Anonymous Butt-head said...

Heh heh. "Air On a G-string" heh heh heh.

11/18/07, 1:06 PM

Anonymous sonny said...

in addition to the melody, instrumentation and marley's singing, i always felt that the lyric "i remember when we used to sit..." was powerful in its ability to be nostalgiac, for the old days, when we were young and poor, but happy. or get wistful about times and people no longer around.

he goes on to mention individual people by name (georgie) and food and sharing.

and of course, 'everything is gonna be alright'

11/18/07, 6:16 PM

Anonymous Mark said...

That would make for a great topic: "great songs with crazy lyrics".
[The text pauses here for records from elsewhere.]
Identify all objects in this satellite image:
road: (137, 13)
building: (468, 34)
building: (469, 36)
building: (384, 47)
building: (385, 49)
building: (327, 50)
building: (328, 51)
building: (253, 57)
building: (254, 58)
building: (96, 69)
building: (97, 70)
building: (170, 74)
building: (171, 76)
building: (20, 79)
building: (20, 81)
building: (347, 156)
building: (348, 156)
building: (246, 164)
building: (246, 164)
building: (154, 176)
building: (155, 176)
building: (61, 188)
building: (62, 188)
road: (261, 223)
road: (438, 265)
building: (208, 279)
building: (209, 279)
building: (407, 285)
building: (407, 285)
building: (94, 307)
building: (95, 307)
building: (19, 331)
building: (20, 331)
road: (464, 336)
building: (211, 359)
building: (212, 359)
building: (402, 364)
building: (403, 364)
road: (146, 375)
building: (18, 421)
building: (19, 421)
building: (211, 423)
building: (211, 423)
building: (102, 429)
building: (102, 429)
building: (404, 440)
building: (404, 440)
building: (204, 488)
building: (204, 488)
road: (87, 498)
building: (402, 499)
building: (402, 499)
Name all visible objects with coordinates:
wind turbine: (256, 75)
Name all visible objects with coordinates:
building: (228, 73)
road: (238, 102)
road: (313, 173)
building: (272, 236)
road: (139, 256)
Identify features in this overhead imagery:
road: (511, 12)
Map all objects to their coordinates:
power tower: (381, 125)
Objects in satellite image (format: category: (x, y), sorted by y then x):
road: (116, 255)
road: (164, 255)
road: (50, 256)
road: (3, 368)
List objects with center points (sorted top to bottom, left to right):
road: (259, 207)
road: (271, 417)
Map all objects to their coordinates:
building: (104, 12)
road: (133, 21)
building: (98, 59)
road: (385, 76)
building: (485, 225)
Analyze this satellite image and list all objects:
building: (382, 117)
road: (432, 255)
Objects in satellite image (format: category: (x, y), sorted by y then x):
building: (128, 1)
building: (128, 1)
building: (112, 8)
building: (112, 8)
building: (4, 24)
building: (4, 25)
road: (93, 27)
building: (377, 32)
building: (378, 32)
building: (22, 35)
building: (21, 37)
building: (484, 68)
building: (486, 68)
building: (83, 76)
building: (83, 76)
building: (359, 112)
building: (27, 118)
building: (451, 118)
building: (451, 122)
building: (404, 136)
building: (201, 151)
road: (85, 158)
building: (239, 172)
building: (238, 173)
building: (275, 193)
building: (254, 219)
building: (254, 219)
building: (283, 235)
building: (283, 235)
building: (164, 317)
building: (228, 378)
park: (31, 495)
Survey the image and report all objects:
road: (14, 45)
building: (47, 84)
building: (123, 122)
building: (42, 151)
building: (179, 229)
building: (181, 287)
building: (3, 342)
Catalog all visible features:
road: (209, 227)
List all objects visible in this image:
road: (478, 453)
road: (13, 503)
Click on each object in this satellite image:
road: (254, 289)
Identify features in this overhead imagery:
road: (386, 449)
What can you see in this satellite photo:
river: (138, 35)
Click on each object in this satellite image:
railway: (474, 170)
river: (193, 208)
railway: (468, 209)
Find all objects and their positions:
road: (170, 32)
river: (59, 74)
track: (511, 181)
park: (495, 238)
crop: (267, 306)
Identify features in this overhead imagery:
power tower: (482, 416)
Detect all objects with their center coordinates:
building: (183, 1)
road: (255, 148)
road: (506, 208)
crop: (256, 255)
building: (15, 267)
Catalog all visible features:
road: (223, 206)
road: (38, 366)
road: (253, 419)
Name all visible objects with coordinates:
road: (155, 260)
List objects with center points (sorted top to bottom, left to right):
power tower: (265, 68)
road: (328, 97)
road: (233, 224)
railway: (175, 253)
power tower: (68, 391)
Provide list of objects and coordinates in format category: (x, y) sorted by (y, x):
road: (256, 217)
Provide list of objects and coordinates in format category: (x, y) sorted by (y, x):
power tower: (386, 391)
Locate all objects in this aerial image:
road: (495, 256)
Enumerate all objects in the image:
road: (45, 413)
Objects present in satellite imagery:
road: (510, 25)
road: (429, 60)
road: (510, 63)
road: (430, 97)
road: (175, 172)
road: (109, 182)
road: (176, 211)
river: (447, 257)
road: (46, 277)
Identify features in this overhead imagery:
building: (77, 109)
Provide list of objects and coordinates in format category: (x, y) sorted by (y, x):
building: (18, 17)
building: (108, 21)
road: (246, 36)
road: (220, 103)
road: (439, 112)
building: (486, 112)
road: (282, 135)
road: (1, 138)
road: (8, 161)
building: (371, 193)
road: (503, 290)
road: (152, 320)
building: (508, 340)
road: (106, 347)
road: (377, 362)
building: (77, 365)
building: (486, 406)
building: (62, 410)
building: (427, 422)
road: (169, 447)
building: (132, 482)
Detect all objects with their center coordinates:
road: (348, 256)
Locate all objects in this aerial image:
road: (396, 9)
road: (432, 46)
That topic begins and ends with Jon Lennon's "Imagine," though there's plenty of other stuff in between.

11/18/07, 10:34 PM

Anonymous Anonymous said...

It's posts like these that make Sailer such an interesting writer and give him a surprisingly large readership among liberals and leftists-- the poisonous nature of his comment section aside. Oh, and Redemption Song is basically a bunch of Biblical quotes spliced together-- mainly the Joseph story from Genesis and lines from the Four Gospels.

11/19/07, 2:07 PM

Anonymous Anonymous said...

Steve,

This was a great little post. I'd like to see more stuff like this.

11/19/07, 4:01 PM

Anonymous Anonymous said...

Actually, here in Toronto, on of Canada's "rock gods", Kim Mitchell, is now a DJ on the premier "classic rock" station, Q107. And he regularly pulls out the guitar to play on air with guests.

He also has a great bit about "Songs I Wish I Wrote".

11/20/07, 8:38 AM

Anonymous Anonymous said...

another famous borrowing was in buffalo soldier, where bob sings the theme from the 'banana splits' kids TV show.

Okay ... so I'm not crazy.

For years I thought I was the only person who noticed this.